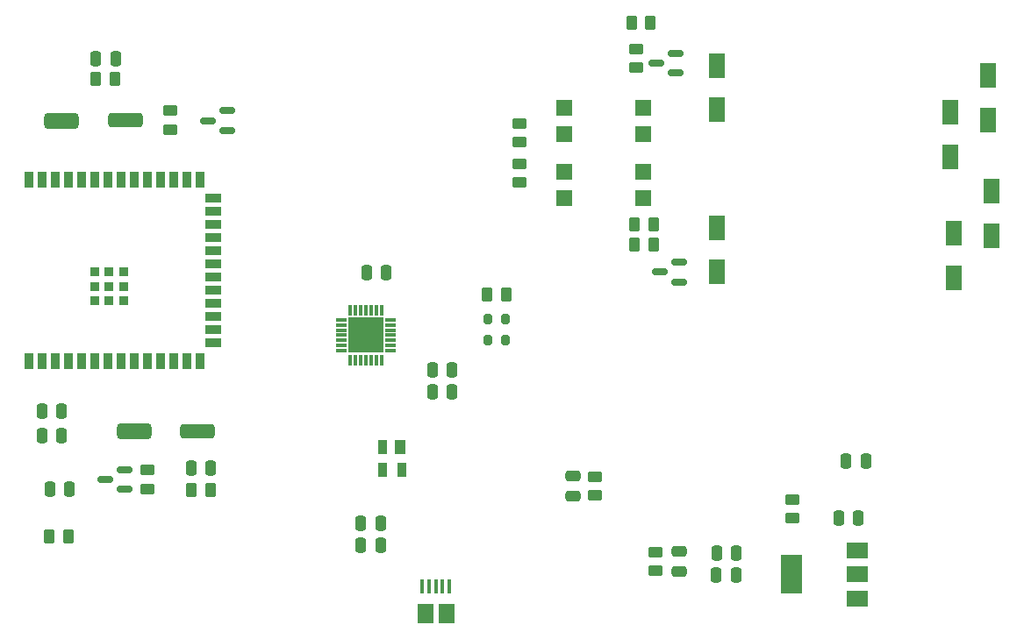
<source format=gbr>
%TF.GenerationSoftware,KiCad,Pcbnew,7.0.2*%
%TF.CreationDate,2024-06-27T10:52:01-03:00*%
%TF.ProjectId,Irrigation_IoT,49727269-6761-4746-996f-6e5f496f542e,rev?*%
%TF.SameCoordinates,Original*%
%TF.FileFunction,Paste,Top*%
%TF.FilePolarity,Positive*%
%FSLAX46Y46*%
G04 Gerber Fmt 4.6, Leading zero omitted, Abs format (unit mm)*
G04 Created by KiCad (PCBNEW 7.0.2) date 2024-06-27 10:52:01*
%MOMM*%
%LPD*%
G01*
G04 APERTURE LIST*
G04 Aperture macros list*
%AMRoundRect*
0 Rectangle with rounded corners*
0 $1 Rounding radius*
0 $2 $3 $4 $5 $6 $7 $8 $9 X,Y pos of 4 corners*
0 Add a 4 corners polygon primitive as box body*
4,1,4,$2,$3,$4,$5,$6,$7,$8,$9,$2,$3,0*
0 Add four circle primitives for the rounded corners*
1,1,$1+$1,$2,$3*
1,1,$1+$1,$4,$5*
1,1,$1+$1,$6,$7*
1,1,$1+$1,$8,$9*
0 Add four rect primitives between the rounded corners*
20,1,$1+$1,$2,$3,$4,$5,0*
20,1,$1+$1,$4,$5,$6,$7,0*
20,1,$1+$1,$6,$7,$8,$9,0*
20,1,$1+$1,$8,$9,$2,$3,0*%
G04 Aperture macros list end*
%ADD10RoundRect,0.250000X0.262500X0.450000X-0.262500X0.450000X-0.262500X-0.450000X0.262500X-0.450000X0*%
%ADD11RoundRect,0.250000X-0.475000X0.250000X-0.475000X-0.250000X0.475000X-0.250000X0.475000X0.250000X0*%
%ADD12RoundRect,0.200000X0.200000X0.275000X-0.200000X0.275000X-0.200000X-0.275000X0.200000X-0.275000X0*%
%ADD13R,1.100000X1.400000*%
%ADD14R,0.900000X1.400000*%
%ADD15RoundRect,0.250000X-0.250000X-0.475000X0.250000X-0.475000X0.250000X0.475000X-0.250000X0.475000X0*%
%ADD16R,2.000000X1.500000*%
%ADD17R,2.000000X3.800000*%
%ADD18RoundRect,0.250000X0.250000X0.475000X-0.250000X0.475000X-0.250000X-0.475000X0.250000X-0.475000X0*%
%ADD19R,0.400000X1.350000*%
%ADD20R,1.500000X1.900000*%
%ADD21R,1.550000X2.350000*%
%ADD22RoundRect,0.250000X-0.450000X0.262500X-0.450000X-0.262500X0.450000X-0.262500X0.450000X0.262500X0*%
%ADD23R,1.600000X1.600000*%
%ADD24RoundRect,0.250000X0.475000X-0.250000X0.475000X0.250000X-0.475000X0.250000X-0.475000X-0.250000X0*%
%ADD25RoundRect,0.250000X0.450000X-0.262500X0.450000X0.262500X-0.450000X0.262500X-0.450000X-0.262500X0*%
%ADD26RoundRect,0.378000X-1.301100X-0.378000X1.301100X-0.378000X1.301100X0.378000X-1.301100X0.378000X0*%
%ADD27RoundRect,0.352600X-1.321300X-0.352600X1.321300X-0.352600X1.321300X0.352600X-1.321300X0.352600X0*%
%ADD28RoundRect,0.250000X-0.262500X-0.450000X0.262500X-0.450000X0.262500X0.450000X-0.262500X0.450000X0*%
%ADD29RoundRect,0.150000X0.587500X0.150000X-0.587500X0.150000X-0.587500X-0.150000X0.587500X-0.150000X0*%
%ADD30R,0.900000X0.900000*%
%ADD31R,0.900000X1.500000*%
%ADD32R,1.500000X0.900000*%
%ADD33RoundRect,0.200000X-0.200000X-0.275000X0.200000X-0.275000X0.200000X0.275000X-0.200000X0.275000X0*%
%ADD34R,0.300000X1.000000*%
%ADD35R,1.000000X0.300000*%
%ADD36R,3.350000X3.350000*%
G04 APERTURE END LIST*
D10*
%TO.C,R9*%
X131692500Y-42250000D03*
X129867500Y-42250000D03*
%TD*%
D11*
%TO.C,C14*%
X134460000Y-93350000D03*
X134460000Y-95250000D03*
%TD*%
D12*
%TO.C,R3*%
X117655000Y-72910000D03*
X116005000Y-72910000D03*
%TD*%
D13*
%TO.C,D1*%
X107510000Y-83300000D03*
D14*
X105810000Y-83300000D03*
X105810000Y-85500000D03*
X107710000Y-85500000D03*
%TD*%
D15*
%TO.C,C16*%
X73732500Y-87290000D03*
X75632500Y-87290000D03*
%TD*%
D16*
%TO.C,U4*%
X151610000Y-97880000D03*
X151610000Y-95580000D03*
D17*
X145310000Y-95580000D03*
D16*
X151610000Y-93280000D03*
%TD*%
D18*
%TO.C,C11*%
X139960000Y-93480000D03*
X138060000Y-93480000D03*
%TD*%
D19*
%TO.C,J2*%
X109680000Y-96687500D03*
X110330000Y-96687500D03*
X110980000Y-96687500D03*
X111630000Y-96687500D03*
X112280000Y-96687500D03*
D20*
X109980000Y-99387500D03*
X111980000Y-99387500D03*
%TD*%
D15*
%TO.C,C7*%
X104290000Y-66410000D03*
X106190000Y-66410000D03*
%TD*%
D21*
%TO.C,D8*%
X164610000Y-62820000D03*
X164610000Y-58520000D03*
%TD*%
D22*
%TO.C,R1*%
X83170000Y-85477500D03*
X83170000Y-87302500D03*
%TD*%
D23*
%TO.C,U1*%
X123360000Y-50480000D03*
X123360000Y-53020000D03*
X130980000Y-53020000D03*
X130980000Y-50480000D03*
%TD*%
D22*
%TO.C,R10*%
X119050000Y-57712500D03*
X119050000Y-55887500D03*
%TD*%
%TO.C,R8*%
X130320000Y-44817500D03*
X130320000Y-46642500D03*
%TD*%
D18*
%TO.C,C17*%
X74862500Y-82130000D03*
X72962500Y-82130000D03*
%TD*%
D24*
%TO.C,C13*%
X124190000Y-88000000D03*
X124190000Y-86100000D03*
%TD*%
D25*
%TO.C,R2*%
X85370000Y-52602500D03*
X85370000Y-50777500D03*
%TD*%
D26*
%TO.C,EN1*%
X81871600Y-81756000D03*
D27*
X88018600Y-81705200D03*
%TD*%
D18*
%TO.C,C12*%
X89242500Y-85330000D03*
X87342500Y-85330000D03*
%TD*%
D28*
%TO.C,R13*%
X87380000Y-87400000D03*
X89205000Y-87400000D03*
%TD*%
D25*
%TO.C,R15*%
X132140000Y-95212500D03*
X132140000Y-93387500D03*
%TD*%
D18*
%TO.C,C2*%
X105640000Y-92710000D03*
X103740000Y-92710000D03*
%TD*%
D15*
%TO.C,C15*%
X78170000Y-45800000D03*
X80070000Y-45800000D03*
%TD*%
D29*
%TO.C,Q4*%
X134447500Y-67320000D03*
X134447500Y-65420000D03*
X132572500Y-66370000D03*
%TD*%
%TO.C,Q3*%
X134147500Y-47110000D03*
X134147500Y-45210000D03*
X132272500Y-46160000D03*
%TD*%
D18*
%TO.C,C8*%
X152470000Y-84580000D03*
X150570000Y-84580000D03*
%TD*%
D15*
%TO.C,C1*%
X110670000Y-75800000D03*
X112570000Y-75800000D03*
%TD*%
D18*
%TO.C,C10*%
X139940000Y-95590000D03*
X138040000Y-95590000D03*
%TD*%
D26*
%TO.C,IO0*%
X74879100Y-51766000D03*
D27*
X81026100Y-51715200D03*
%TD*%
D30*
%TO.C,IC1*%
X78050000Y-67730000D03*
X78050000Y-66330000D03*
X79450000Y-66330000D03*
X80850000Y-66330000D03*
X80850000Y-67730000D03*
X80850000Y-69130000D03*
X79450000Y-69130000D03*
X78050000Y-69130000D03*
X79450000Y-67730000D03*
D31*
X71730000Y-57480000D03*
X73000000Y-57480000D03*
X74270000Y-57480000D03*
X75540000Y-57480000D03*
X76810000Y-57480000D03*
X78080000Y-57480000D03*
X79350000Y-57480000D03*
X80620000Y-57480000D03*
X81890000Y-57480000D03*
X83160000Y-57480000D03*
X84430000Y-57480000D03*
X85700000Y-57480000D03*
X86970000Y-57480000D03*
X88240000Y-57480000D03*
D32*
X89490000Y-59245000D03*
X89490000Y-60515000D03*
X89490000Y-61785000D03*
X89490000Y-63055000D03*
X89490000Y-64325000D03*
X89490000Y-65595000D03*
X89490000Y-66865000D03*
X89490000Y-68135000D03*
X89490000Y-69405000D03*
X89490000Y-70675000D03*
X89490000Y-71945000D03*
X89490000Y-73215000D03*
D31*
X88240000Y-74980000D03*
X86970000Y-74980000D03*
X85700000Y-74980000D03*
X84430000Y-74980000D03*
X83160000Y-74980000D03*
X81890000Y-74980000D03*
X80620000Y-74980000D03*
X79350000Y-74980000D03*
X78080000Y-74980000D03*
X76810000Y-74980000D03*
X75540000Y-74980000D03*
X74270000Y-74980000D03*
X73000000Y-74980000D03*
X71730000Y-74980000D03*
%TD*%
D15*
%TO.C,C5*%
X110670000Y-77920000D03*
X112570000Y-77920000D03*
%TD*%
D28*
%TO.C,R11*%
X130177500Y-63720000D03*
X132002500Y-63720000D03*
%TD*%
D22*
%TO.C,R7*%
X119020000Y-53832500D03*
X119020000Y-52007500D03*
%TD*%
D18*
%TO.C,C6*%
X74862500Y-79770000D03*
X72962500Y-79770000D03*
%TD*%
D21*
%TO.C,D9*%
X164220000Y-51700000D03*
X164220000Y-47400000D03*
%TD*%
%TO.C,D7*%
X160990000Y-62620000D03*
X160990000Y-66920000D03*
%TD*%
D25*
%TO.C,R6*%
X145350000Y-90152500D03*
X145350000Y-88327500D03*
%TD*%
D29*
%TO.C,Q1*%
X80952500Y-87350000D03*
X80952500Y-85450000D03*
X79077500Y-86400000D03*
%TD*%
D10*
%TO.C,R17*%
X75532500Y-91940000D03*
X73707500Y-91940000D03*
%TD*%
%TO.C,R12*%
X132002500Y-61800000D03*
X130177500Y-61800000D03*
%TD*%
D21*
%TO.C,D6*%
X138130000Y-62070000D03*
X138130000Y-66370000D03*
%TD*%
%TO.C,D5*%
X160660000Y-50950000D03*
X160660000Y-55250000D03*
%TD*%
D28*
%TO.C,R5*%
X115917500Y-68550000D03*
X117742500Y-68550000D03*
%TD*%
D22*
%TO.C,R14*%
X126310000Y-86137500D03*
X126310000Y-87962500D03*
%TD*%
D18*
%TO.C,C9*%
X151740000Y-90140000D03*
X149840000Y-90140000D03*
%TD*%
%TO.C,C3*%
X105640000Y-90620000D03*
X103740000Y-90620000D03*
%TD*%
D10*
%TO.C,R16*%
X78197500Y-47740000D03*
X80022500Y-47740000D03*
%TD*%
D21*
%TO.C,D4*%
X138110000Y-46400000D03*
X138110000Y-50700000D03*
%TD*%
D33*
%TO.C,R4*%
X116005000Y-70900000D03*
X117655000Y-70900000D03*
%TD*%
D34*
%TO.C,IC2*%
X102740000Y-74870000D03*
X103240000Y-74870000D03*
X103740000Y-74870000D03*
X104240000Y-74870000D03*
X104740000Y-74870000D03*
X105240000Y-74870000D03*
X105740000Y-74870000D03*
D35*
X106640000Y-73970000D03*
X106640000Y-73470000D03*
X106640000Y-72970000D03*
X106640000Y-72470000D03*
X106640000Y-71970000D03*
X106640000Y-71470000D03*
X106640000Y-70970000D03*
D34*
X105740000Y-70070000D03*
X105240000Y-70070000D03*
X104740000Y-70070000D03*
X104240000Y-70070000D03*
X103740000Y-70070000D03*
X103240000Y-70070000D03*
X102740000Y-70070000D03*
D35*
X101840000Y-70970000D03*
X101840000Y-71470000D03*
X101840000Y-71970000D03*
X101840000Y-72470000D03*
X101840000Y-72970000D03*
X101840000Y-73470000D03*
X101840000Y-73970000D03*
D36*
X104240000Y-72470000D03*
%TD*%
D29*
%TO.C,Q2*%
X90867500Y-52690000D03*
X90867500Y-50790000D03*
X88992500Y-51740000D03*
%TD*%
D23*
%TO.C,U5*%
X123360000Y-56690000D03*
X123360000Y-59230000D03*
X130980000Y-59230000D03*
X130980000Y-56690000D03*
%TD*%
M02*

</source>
---
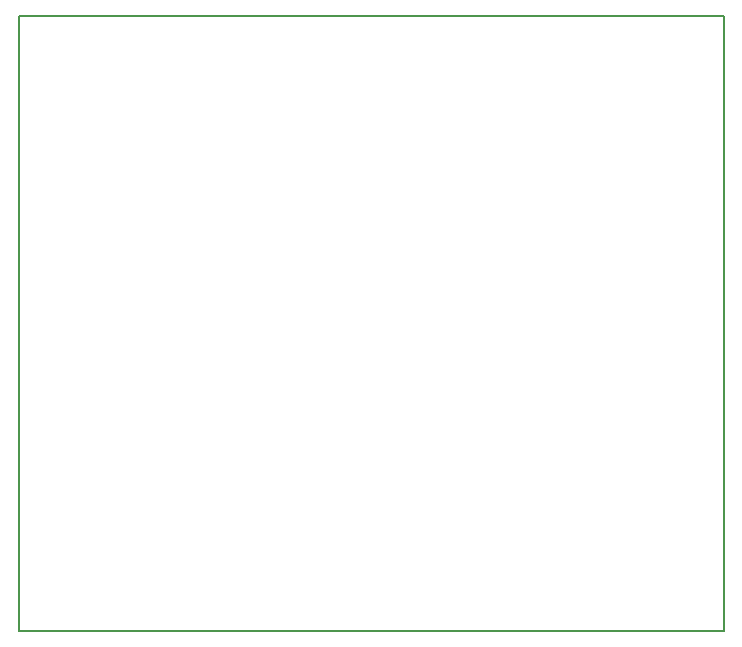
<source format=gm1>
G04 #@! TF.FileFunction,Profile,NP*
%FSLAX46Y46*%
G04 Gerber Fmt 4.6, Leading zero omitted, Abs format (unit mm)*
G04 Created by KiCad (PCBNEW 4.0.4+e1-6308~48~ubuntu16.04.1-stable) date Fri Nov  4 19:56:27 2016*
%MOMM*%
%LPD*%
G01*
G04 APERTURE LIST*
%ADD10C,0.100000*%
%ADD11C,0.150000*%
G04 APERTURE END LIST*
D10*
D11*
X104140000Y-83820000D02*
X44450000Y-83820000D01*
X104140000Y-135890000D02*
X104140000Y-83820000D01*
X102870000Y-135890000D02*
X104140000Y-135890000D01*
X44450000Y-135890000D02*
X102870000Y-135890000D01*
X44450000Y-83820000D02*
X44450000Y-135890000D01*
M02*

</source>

> _HOW TO COMPLETE THIS TASK_
The string "KiCad" may occur in the listing; show every line where it does.

> _ANSWER FOR THIS EXERCISE_
%TF.GenerationSoftware,KiCad,Pcbnew,7.0.2*%
G04 Created by KiCad (PCBNEW 7.0.2) date 2024-06-27 10:52:01*
G04 Created by KiCad (PCBNEW 4.0.4+e1-6308~48~ubuntu16.04.1-stable) date Fri Nov  4 19:56:27 2016*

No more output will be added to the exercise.